Hi, yes I can test it. I was FTO I'll send the result tomorrow
https://github.com/CrowdStrike/ansible_collection_falcon/pull/565 is working fine! Thank you
Hi, my pipeline that test the latest release of this collection started to fail with 4.6.0.

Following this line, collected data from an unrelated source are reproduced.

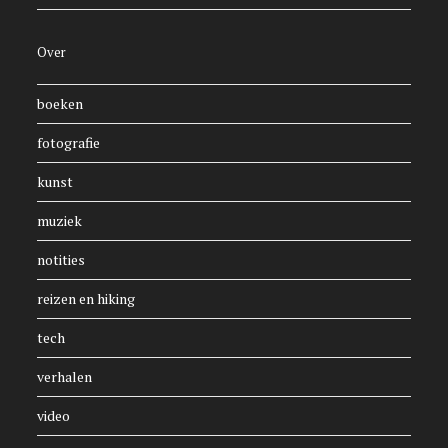
Over
boeken
fotografie
kunst
muziek
notities
reizen en hiking
tech
verhalen
video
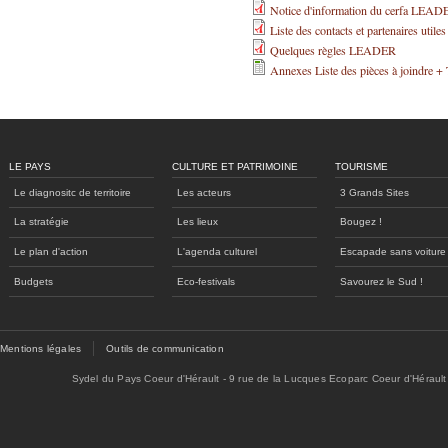
Notice d'information du cerfa LEAD
Liste des contacts et partenaires util
Quelques règles LEADER
Annexes Liste des pièces à joindre + 
LE PAYS
CULTURE ET PATRIMOINE
TOURISME
Le diagnositc de territoire
Les acteurs
3 Grands Sites
La stratégie
Les lieux
Bougez !
Le plan d'action
L'agenda culturel
Escapade sans voiture
Budgets
Eco-festivals
Savourez le Sud !
Mentions légales
Outils de communication
Sydel du Pays Coeur d'Hérault - 9 rue de la Lucques Ecoparc Coeur d'Hérault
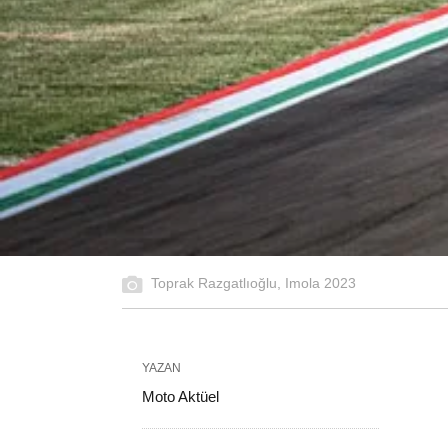
Toprak Razgatlıoğlu, Imola 2023
YAZAN
Moto Aktüel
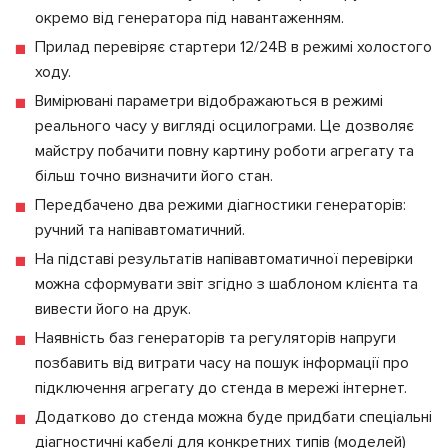
окремо від генератора під навантаженням.
Прилад перевіряє стартери 12/24В в режимі холостого
ходу.
Вимірювані параметри відображаються в режимі
реального часу у вигляді осцилограми. Це дозволяє
майстру побачити повну картину роботи агрегату та
більш точно визначити його стан.
Передбачено два режими діагностики генераторів:
ручний та напівавтоматичний.
На підставі результатів напівавтоматичної перевірки
можна сформувати звіт згідно з шаблоном клієнта та
вивести його на друк.
Наявність баз генераторів та регуляторів напруги
позбавить від витрати часу на пошук інформації про
підключення агрегату до стенда в мережі інтернет.
Додатково до стенда можна буде придбати спеціальні
діагностичні кабелі для конкретних типів (моделей)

TASK [crowdstrike.falcon.falcon_configure : CrowdStrike Falcon | Master Image Prep | Set Provisioning Token (if applicable)] *** fatal: [ksx-t6-debian12-postinstall.cos.is.keysight.com]: FAILED! => {"changed": false, "msg": "ERROR: \"\" is not valid value for checksum CID (CCID)"}
it is running with these variables:
"falcon_option_set": false, "falcon_remove_aid": true, "falcon_cid": ""
With these pipeline I'm checking just the package installation without activating the hosts. I'm not sure what changes in 4.6.0 caused this and 4.5.2 worked fine.